_READING PASSAGE_.
------------------------------------------------

Summary

Most of the group are reunited in this sequel to the 1978 blockbuster, The House of God: narrator Dr. Roy Basch and his girlfriend (now wife) Berry, former fellow interns (Eat My Dust Eddie, Hyper Hooper, the Runt, Chuck), surgeon Gath, the two articulate police officers (Gilheeny and Quick), and the Fat Man (a brilliant, larger-than-life former teaching resident). As interns, Basch and his comrades were a crazy, exhausted, cynical crew just trying to survive their brutal internship. Years later, the midlife doctors have changed but remain emotionally scarred.

The Fat Man (“Fats”), now a wealthy California internist who is beginning a biotech company targeting memory restoration, is recruited to reestablish the fortunes – financial and prestige – of Man’s Best Hospital which has slipped to 4th place in the annual hospital rankings. He calls on his former protégés to assist him in an honorable mission, “To put the human back in health care” (p34). Fats enlists other physicians (Drs. Naidoo and Humbo) along with a promising medical student (Mo Ahern) to staff his new Future of Medicine Clinic (FMC), an oasis of empathic medical care that strives to be with the patient.

Every great story needs a villain. Here the main bad guys are hospital president Jared Krashinsky, evil senior resident Jack Rowk Junior, and CEO of the BUDDIES hospital conglomerate Pat Flambeau. The electronic medical records system dubbed HEAL is a major antagonist, and the FMC docs wage war against it and the “screens.”

------------------------------------------------

_GIVEN RECORDS_.

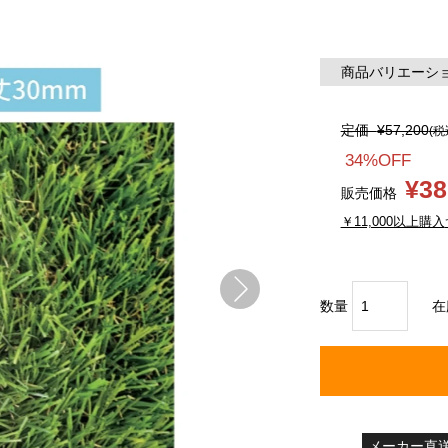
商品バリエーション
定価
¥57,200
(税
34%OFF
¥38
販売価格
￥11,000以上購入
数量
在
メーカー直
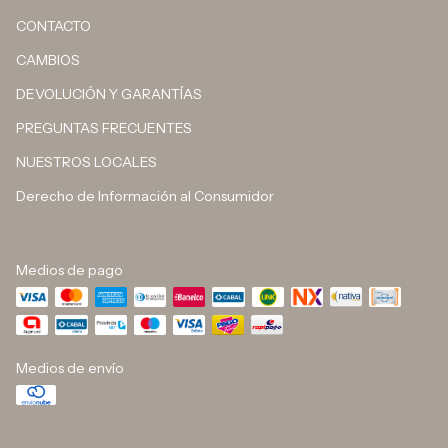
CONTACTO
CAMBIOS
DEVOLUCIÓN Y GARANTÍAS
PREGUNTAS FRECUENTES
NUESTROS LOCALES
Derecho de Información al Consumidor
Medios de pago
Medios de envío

------------------------------------------------

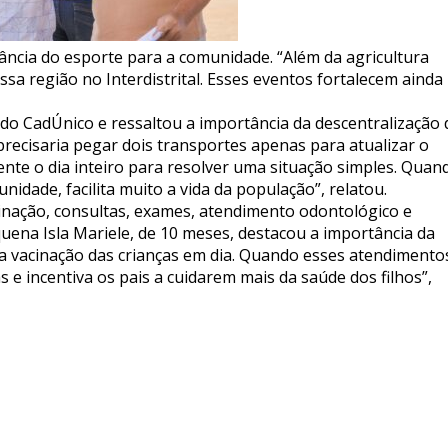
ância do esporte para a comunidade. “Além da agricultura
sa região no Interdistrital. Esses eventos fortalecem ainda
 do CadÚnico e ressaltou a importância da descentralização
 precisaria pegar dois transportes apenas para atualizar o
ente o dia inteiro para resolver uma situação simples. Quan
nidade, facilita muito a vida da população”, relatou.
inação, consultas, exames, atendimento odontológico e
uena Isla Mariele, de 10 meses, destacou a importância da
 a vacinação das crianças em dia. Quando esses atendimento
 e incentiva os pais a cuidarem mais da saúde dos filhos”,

------------------------------------------------

_EXERCISE INSTRUCTIONS_.
A. According to the summary, what place has Man's Best Hospital slipped to in the annual hospital rankings?
B. Write out the part of the summary from "Most of the" up to and including "remain emotionally scarred.".

_PER-TASK ANSWERS_.
A. 4th place

B.
Most of the group are reunited in this sequel to the 1978 blockbuster, The House of God: narrator Dr. Roy Basch and his girlfriend (now wife) Berry, former fellow interns (Eat My Dust Eddie, Hyper Hooper, the Runt, Chuck), surgeon Gath, the two articulate police officers (Gilheeny and Quick), and the Fat Man (a brilliant, larger-than-life former teaching resident). As interns, Basch and his comrades were a crazy, exhausted, cynical crew just trying to survive their brutal internship. Years later, the midlife doctors have changed but remain emotionally scarred.